Saved data entries
★ ★ ★ ★ ★ ★ ★
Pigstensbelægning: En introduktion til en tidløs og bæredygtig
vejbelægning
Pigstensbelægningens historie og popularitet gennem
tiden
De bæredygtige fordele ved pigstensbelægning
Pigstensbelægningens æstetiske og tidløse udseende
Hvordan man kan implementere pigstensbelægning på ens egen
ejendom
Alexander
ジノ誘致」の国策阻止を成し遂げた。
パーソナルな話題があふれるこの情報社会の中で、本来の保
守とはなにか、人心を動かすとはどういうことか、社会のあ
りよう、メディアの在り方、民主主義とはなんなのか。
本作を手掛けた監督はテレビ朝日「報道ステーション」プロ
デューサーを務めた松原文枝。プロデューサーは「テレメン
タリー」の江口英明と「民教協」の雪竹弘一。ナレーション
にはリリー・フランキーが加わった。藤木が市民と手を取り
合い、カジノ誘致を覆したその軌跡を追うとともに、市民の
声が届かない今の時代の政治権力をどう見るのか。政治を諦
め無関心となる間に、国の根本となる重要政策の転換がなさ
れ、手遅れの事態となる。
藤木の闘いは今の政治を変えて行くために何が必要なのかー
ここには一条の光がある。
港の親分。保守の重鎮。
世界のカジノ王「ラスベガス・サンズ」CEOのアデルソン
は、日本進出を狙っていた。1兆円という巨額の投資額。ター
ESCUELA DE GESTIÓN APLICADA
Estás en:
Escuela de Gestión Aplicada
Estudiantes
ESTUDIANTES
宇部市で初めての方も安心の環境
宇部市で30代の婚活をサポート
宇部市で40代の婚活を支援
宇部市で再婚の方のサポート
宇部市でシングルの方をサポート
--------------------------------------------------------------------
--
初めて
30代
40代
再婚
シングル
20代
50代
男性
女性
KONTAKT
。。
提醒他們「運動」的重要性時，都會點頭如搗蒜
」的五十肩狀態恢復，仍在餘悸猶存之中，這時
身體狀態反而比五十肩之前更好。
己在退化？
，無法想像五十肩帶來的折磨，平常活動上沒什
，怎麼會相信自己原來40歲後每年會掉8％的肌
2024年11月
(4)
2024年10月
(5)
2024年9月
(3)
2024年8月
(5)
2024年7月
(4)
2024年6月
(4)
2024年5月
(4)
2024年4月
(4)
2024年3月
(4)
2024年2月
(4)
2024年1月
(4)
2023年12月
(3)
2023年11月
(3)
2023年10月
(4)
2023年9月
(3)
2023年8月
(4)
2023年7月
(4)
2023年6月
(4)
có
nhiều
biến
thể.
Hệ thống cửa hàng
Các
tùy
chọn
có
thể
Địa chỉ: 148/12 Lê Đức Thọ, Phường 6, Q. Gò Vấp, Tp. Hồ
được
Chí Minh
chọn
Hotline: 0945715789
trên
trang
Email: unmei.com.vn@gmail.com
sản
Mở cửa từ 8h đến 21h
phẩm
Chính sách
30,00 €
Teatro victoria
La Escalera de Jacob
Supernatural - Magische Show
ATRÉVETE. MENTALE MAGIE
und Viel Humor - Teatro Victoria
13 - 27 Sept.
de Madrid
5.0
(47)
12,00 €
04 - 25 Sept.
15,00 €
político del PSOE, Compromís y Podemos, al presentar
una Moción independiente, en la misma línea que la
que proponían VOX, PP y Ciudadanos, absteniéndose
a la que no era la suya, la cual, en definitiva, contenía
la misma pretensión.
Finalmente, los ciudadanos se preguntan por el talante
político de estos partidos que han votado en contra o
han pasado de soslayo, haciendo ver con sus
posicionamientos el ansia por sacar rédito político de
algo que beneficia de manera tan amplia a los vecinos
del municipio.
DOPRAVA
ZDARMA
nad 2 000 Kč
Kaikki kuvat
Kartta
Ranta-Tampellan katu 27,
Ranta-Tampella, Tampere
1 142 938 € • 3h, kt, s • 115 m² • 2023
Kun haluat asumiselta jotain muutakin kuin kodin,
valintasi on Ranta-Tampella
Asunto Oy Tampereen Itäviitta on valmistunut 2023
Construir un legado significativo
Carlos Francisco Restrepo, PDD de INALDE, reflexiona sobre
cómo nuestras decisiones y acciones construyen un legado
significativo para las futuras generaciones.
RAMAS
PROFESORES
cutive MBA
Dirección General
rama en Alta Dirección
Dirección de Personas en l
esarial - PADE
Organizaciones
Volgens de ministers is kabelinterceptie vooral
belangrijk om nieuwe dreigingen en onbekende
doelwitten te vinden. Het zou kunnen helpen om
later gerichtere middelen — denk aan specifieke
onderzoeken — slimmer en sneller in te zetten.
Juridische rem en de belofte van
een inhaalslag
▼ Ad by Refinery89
★ ★ ★ ★ ★ ★ ★
■ TASK STATEMENT: Every line that holds the string "significativo" must be copied from the records above.

■ SOLVED EXERCISE:
Construir un legado significativo
significativo para las futuras generaciones.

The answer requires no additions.